» Directions:
Only the lines from the beginning of the data through the line holding "exposure_s: 1/200" belong in the answer, printed exactly and without pictures.

[Collected data entries]
──────────

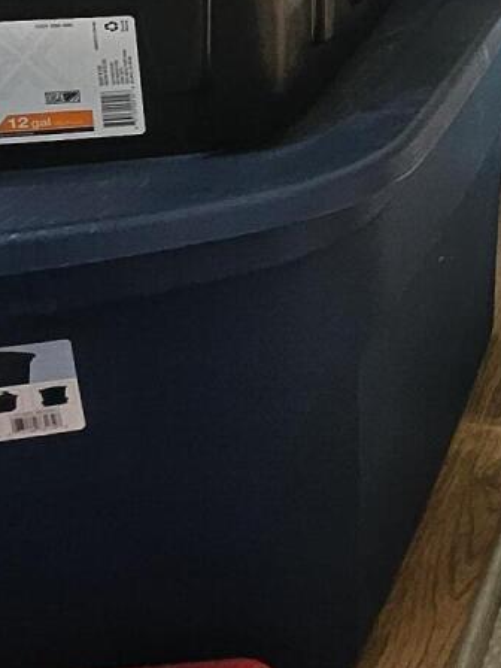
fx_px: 1119
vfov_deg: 27.7
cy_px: -197
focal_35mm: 58
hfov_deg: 16.8
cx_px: 1068
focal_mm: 1.74
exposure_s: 1/60
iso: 50
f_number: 2.2
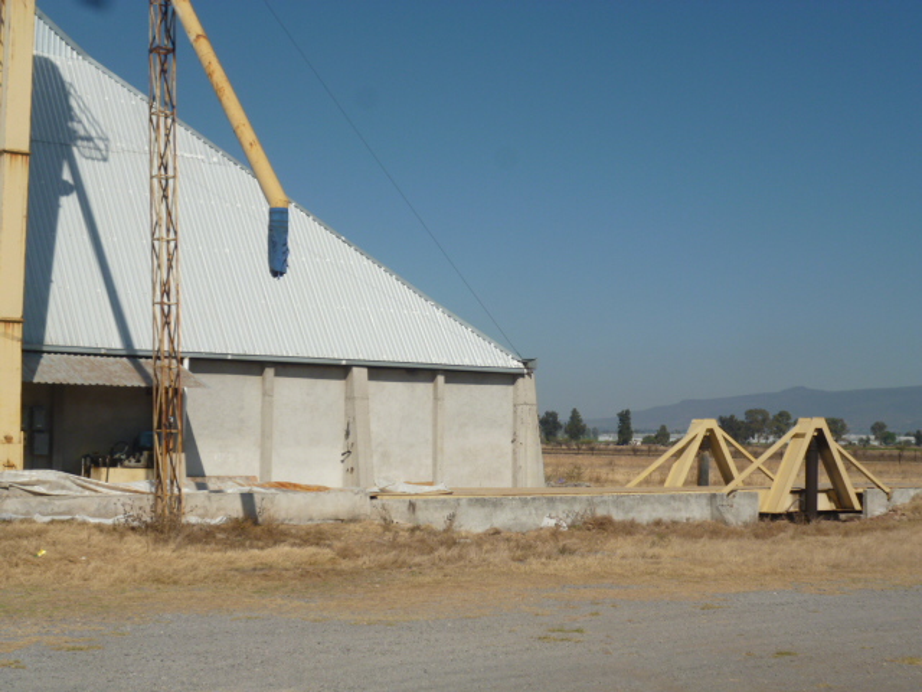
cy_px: 346
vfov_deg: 26.1
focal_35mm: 56
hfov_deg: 34.3
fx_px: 1492
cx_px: 461
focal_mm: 10
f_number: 13
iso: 100
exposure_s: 1/200
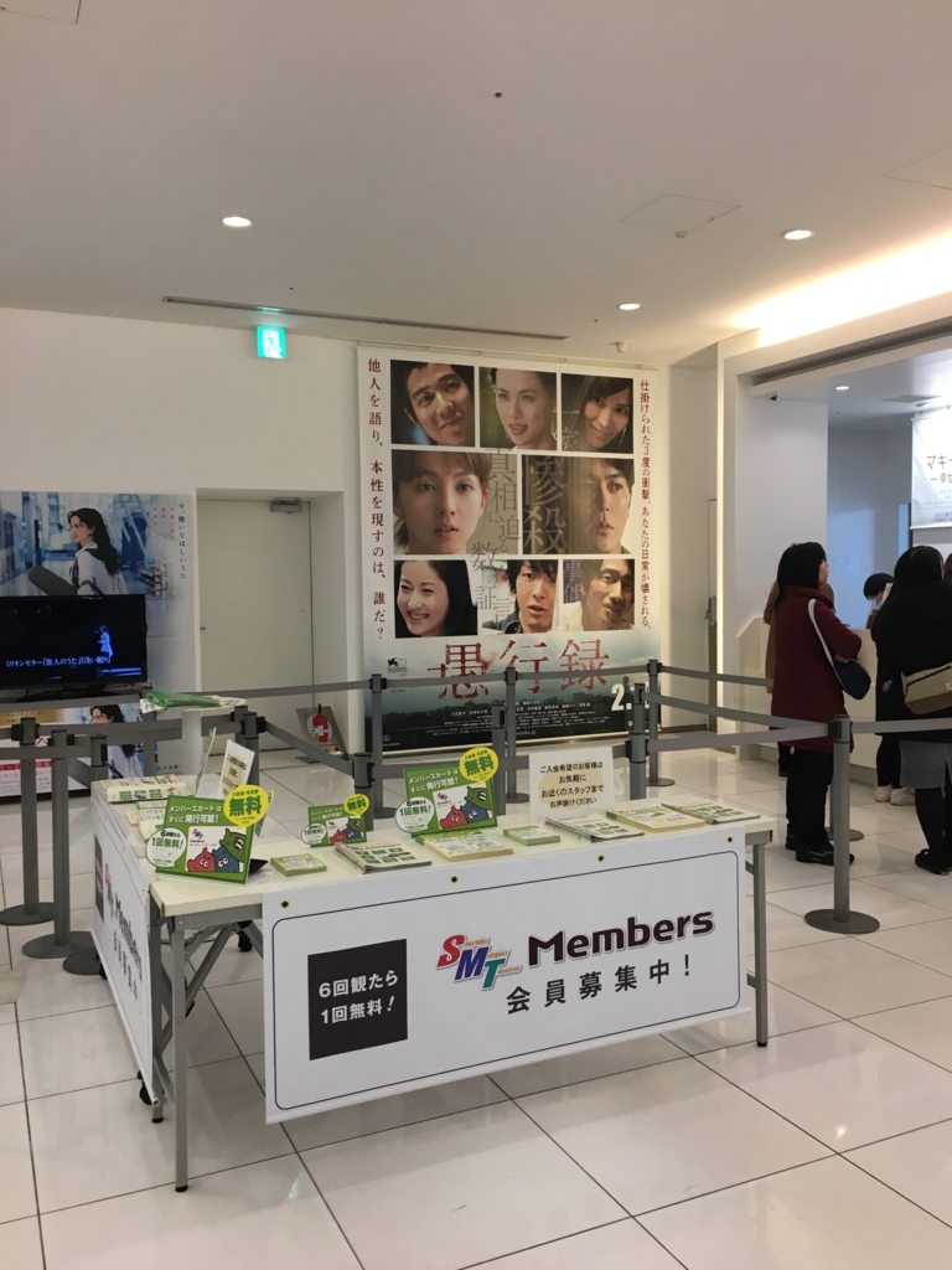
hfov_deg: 48.2
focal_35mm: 29
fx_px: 1063
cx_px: 476
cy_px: 635
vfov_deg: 61.7
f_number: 2.2
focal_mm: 4.15
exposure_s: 1/30
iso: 64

──────────

» Finished task:
fx_px: 1119
vfov_deg: 27.7
cy_px: -197
focal_35mm: 58
hfov_deg: 16.8
cx_px: 1068
focal_mm: 1.74
exposure_s: 1/60
iso: 50
f_number: 2.2
cy_px: 346
vfov_deg: 26.1
focal_35mm: 56
hfov_deg: 34.3
fx_px: 1492
cx_px: 461
focal_mm: 10
f_number: 13
iso: 100
exposure_s: 1/200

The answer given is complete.